Secara spontan kakak pelapor memarahi pelaku. Setelah dimarahi, pelakunya pergi sambil cengar-cengir. "Teteh saya ngasih uang dipesen korban. Terus korban ngasih uang dan pergi sambil nangis. Saya sama teteh gak sempet nanya karena liat dia (korban) aja kaya trauma sama kaget gitu.
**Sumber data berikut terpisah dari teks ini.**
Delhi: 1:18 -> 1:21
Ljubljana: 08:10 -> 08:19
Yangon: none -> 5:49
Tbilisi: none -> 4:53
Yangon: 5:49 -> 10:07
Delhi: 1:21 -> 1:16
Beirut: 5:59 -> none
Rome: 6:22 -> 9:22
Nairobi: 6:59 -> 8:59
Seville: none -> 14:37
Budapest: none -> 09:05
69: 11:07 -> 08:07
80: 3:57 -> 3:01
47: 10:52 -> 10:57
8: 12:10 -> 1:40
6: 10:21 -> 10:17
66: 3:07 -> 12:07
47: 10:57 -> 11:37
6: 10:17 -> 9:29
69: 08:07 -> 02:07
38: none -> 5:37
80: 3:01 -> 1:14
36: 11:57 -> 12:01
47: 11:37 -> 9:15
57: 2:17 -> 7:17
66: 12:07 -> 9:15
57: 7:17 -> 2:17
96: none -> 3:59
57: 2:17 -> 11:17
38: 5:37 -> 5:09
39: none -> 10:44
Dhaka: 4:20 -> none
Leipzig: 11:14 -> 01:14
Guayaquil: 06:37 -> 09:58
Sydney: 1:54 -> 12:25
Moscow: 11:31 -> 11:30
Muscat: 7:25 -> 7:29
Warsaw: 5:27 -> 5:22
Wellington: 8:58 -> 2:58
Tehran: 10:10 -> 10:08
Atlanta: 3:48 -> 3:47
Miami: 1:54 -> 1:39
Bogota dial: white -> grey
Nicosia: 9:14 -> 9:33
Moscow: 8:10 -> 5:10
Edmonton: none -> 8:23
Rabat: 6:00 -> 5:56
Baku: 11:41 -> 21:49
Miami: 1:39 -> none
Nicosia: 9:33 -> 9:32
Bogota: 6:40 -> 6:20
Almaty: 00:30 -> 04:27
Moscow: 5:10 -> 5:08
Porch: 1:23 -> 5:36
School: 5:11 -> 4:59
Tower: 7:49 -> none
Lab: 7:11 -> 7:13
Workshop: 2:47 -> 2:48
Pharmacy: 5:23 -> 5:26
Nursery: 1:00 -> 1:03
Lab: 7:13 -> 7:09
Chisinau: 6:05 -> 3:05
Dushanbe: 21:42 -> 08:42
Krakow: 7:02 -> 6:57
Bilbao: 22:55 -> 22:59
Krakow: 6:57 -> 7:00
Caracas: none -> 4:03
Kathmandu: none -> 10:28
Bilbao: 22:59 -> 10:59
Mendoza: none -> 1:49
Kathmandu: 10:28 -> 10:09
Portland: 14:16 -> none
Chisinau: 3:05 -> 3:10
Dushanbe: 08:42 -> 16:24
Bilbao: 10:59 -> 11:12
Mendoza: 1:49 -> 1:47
Kasian pisan, jaba (apalagi) posisinya lagi puasa, ga tega min jujur," ujar pelapor.
Informasi dari pelapor, korban datang ke lokasi COD-an tersebut bukan menggunakan jasa pelaku (oknum driver ojol) tersebut dan di sekitar korban saat itu banyak mobil dan motor yang diparkir di sisi jalan. sehingga saat kejadian tidak bisa dilihat orang dari segala arah karena terhalang oleh parkiran mobil.
Admin @InfoBandungRaya kemudian menanyakan apakah korban melaporkan kejadian pelecehan seksual itu ke polisi atau tidak? Pelapor mengatakan, kemungkinan tidak melapor karena trauma. "Enggak (tidak melapor) kayanya. Soalnya trauma. Terus Posisinya saya ga foto plat mtr si ojol," ujar pelapor.